-- Begin Extract --

Chargé d'affaires ad interim of the Soviet Union to Germany
- In office May 1939 – August 1939

Chargé d'affaires ad interim of the Soviet Union to Germany
- In office November 1937 – 1938
- Preceded by: Konstantin Yurenev (as plenipotentiary)
- Succeeded by: Alexei Merekalov [ru] (as plenipotentiary)

Head of the Press Department of the People's Commissariat for Foreign Affairs
- In office 1936–1937
- Preceded by: Konstantin Umansky
- Succeeded by: Yevgeny Gnedin [ru]

Diplomatic representative of the Soviet Union to Yemen
- In office May 1928 – November 1928
- Preceded by: Office established
- Succeeded by: Karim Khakimov

Personal details
- Born: January 1897 Kiev, Russian Empire
- Died: 14 February 1942 (aged 45) Ustvymlag, Komi ASSR, Soviet Union
- Party: Bolshevik
- Spouse: Natalya Pilatskaya
- Education: Moscow University
- Occupation: Diplomat, journalist, orientalist

= Georgy Astakhov =

Soviet diplomat (1897–1942)

-- End Extract --
-- Begin Stored data --

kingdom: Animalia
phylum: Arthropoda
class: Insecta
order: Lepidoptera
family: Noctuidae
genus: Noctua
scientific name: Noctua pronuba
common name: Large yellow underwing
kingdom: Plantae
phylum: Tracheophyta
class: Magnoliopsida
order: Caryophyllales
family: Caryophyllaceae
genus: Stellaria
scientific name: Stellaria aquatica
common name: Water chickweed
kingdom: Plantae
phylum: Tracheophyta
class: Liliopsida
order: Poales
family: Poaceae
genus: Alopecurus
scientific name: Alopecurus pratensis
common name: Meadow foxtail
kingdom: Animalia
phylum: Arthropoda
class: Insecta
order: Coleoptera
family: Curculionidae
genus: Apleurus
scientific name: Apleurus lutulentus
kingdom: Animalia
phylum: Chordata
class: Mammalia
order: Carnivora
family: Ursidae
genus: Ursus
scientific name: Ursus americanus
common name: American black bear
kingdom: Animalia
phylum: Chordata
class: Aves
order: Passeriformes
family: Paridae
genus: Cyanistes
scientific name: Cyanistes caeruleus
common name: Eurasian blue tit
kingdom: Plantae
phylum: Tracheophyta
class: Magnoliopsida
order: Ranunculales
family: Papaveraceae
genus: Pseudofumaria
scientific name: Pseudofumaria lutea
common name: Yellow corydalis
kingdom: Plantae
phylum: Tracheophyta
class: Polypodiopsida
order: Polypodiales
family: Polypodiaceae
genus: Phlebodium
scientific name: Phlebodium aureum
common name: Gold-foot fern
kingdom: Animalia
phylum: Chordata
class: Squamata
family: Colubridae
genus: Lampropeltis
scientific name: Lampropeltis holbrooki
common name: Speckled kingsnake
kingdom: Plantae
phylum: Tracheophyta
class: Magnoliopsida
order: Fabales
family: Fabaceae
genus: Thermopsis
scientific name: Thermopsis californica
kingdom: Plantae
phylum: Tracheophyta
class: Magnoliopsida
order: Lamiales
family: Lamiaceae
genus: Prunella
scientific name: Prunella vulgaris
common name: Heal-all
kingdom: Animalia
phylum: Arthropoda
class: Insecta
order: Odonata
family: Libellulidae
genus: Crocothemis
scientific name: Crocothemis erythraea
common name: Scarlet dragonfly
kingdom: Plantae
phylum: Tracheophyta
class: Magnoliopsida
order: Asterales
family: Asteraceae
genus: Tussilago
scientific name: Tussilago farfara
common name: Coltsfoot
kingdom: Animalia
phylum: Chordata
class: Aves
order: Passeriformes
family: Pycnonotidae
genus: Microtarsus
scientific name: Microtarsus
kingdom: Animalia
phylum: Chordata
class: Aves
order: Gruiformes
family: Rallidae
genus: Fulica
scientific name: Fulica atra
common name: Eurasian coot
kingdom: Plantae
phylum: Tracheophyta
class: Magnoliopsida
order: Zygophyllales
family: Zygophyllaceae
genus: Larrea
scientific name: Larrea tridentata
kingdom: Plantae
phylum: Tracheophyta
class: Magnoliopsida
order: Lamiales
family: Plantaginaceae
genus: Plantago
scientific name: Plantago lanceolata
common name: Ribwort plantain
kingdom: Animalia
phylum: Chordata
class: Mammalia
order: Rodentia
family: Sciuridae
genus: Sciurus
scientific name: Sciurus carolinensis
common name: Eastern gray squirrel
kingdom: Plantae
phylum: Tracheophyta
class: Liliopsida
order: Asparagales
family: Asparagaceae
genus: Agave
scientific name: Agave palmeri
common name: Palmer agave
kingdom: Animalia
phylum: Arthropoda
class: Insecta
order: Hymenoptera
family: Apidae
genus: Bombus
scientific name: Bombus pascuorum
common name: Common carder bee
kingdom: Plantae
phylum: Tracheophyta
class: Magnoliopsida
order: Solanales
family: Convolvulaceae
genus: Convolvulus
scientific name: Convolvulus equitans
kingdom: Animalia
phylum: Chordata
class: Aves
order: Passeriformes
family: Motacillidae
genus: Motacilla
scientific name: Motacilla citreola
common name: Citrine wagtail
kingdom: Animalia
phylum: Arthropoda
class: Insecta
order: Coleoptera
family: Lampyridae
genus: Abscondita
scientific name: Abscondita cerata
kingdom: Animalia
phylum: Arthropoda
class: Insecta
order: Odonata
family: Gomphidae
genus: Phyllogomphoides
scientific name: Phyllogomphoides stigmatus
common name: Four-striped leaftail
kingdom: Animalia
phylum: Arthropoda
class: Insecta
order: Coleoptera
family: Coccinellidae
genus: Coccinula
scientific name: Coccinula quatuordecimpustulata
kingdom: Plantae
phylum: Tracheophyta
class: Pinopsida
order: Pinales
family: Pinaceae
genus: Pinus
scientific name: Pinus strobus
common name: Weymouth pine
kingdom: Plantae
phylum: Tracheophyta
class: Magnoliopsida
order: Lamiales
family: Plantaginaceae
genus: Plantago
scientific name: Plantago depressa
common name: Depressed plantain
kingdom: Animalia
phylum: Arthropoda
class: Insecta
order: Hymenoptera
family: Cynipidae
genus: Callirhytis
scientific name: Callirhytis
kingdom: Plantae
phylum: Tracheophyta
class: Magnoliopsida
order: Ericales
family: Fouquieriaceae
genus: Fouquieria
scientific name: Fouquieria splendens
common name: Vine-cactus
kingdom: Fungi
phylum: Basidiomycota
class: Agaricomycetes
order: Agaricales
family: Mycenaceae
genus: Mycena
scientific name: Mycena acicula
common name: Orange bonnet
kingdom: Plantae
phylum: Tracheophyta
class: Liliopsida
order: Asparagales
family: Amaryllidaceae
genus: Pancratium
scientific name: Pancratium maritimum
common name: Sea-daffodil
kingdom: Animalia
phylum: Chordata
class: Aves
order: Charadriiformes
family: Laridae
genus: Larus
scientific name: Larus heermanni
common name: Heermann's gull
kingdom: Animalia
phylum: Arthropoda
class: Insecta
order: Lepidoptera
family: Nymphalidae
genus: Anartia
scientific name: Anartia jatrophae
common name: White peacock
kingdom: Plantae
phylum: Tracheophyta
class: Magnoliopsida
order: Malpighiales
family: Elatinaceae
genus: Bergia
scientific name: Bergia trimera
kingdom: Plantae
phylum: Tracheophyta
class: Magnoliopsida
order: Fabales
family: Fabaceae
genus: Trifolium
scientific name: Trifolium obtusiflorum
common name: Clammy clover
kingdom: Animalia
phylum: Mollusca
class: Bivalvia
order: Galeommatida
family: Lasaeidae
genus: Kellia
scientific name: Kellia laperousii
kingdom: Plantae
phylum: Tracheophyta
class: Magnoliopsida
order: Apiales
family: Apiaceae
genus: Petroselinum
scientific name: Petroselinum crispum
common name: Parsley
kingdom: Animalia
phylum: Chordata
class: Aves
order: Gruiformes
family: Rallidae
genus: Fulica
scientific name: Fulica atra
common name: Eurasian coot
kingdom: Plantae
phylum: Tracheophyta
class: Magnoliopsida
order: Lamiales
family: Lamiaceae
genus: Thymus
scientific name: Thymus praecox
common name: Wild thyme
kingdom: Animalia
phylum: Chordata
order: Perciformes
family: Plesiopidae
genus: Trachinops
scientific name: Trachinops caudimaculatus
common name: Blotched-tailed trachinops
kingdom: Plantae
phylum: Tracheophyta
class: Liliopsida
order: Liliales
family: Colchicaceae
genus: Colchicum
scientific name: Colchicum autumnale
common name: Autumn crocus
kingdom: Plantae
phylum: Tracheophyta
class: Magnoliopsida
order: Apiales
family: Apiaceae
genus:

-- End Stored data --

» **Problems**
(1) In the Georgy Astakhov profile, who followed Astakhov as the Soviet Union's diplomatic representative to Yemen?
(2) From the Georgy Astakhov profile, write out everything from "Personal details" down to "Soviet diplomat (1897–1942)", putting "writer" in place of "journalist".

» **The solutions**
(1) Karim Khakimov

(2)
Personal details
- Born: January 1897 Kiev, Russian Empire
- Died: 14 February 1942 (aged 45) Ustvymlag, Komi ASSR, Soviet Union
- Party: Bolshevik
- Spouse: Natalya Pilatskaya
- Education: Moscow University
- Occupation: Diplomat, writer, orientalist

= Georgy Astakhov =

Soviet diplomat (1897–1942)